Single Task. We first train both Forecaster and Director from scratch on Egocentric Ant Maze. In Figure 3 we see that Forecaster learns as well as Director on Small Ant Maze and learns more sample efficiently when compared to Director on Medium Ant Maze. We hypothesize that the increase in sample efficiency is only visible in Medium Ant Maze because Small Ant Maze is too simple of an environment for Forecaster’s planning to begin to be useful.

Generalization. Next, we train Forecaster on Egocentric Small Ant Maze and compare loading the pre-trained worker, manager and extended world model vs. only loading the pre-trained worker and manager vs. training from scratch on Ant Maze M. In Figure 2 we report that loading the extended world model trained on Small Ant Maze results in improved sample efficiency when compared to only loading the worker and manager trained on Small Ant Maze.
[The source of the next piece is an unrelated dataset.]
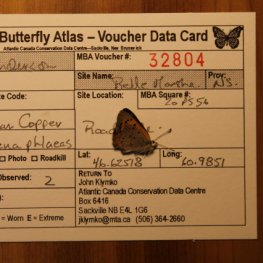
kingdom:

Forecaster is able to generalize its extended world model from one environment to another, showcasing its ability to plan across different environments after only being trained in one.

In this work, we proposed a method to demonstrate the benefits of building an abstract world model with tree-search planning from high-dimensional input space such as pixel-based environments. It’s noteworthy that the gains we’ve observed are a result of a limited hyper-parameter search, which is quite promising. Future research focusing on exploring variable tree sizes is likely to yield even better performance enhancements. While investigating larger tree structures may incur increased computational costs, affordances [6] may provide solutions to the large branching factor [7].

Furthermore, in the context of high-level decision-making, an open research questions is to relax the assumption of changing goals at fixed intervals. This would enable the agent to adapt dynamically to the environment, potentially improving performance on tasks that demand precise timing and stitching. Leveraging the proposed ideas in conjunction with large models such as Transformer XL [1] is an interesting direction for future work with potential to impact even larger scale.